EXTRACTED RECORDS: Begin

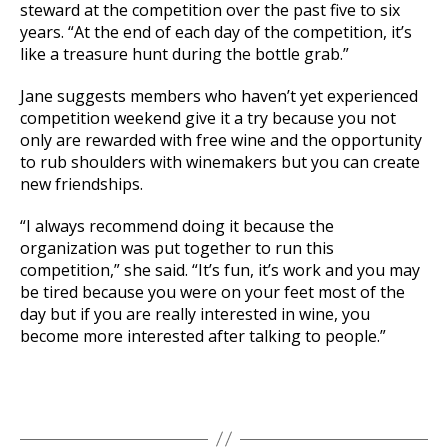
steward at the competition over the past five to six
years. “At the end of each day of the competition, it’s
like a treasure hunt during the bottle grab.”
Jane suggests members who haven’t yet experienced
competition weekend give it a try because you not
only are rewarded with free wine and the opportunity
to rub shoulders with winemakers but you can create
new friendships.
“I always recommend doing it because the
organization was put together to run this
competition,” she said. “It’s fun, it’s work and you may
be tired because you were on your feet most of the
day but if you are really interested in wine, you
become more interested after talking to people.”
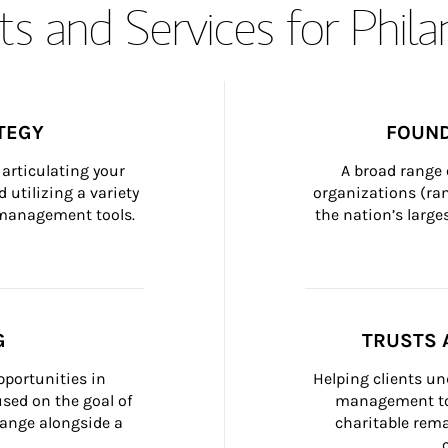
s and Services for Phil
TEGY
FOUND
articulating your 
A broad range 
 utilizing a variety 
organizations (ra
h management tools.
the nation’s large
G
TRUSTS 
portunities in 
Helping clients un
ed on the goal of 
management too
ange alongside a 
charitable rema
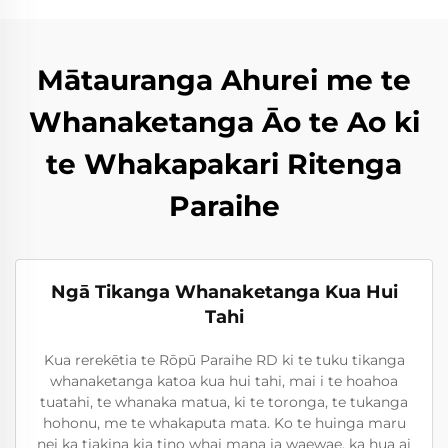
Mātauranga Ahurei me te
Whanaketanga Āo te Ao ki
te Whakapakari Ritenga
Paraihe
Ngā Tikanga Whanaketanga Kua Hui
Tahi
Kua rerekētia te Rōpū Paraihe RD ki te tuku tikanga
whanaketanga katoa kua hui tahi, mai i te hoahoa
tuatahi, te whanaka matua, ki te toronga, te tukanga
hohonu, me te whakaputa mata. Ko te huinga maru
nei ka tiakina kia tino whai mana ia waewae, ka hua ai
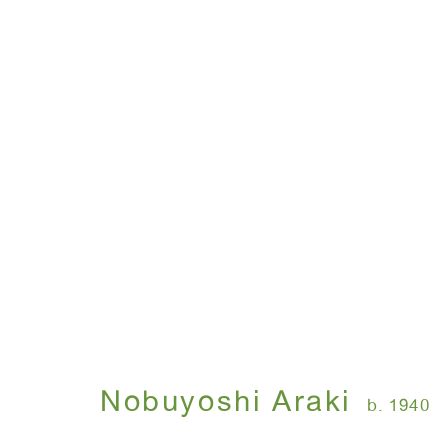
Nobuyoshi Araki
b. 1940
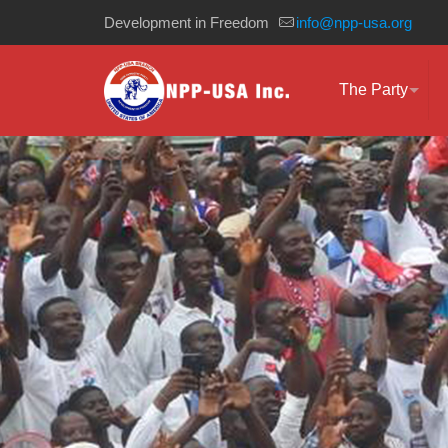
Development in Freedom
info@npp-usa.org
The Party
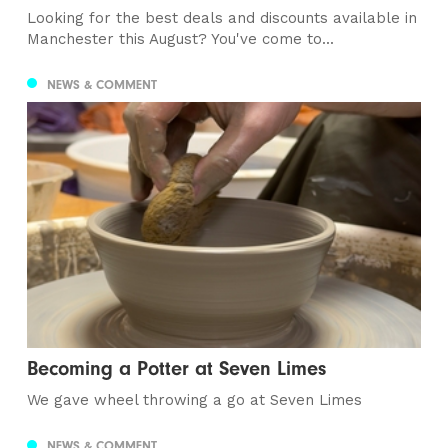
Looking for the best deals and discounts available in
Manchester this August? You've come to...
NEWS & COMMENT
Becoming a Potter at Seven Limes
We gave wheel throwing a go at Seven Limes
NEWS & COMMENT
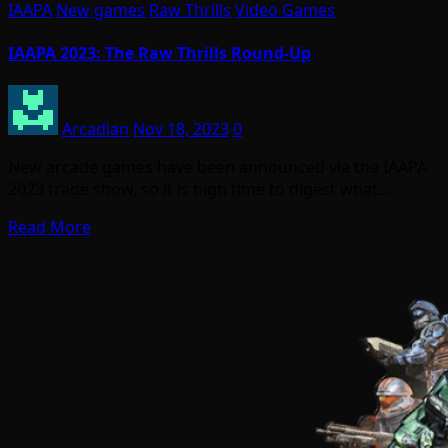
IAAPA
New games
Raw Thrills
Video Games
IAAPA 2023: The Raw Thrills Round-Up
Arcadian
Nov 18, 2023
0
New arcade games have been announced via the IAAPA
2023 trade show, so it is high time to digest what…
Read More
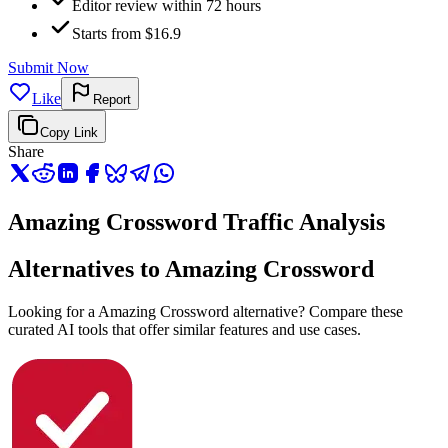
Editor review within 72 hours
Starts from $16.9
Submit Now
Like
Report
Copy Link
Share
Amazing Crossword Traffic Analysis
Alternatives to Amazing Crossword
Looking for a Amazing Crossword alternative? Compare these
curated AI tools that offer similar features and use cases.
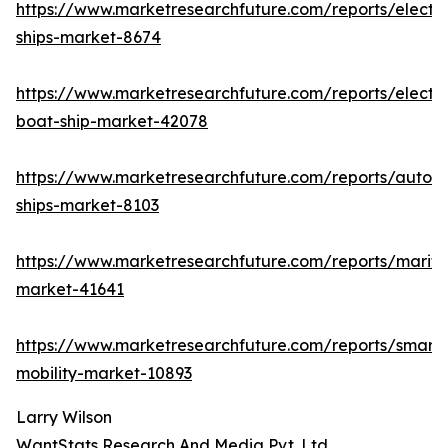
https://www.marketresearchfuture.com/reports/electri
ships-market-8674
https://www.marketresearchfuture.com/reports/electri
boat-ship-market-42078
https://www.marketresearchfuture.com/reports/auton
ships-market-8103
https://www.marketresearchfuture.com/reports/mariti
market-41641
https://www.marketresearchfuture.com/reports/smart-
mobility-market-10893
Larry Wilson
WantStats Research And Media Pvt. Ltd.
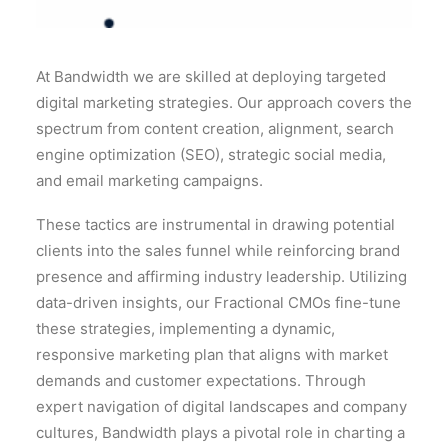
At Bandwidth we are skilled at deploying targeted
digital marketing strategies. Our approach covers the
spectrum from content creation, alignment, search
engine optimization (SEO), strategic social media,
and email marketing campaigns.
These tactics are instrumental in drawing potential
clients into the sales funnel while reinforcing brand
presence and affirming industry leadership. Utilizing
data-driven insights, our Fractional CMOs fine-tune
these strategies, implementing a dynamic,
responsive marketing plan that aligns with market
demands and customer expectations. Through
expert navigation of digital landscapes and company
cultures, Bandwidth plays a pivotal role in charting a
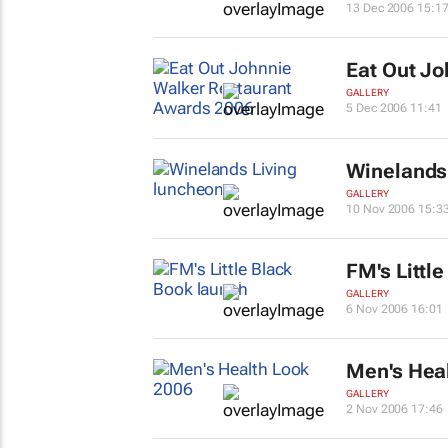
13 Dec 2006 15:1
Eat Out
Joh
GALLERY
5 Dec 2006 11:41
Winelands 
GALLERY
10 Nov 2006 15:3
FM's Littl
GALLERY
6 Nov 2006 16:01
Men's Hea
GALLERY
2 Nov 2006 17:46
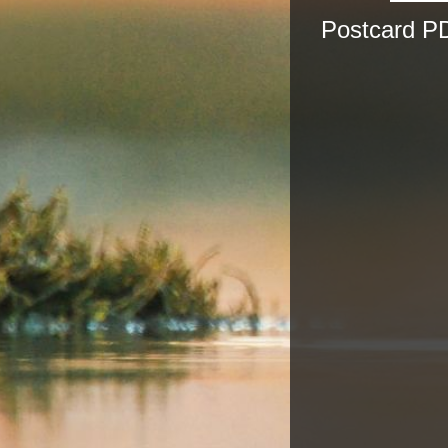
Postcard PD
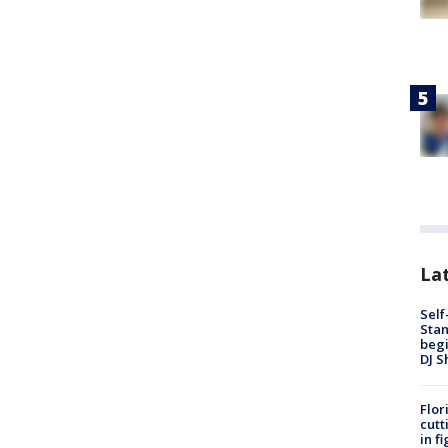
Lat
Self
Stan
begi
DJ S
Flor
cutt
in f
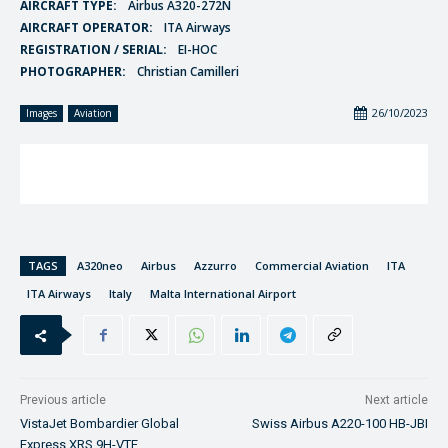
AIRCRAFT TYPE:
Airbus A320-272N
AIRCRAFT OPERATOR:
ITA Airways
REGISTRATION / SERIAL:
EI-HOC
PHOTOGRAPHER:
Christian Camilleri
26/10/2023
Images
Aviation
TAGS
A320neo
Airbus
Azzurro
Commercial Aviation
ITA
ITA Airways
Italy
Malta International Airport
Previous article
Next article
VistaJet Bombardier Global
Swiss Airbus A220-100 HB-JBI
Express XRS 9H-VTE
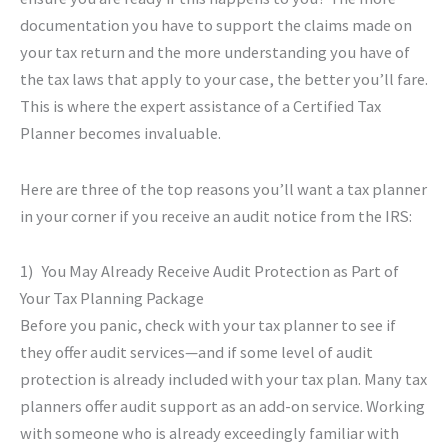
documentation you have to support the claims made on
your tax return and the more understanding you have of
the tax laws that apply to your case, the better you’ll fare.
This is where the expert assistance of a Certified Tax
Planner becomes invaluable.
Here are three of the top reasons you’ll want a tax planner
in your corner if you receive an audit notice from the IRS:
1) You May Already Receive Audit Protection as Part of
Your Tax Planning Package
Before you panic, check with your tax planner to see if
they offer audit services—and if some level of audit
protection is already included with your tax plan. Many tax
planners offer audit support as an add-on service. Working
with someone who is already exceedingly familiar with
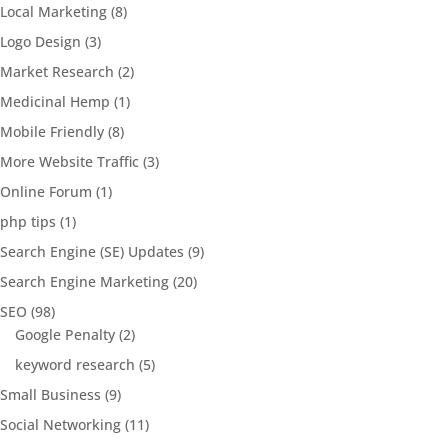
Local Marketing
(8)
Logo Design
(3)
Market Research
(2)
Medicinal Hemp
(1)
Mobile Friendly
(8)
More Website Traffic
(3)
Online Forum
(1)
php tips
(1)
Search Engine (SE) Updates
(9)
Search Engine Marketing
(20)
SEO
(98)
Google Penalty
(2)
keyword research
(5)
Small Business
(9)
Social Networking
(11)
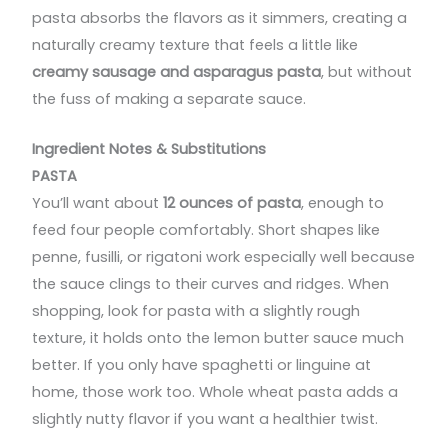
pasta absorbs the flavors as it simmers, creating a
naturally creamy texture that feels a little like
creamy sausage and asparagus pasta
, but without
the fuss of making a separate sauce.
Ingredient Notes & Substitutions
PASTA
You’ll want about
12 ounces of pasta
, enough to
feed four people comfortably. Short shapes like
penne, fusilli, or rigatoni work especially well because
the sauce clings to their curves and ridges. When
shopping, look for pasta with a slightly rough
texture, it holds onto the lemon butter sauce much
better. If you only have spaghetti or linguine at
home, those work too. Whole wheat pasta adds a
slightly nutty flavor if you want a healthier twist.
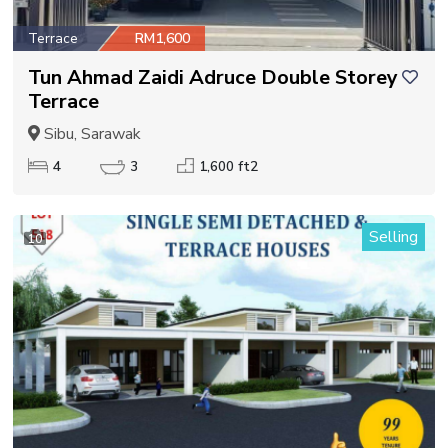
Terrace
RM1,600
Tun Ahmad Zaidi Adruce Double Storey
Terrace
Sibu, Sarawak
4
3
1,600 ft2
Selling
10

EXTRACTED RECORDS: End

TASK DESCRIPTION :: How many lines in the entries above contain the string "expert"? Case counts. Reply with the number alone.

RESULT FOR THIS TASK :: 2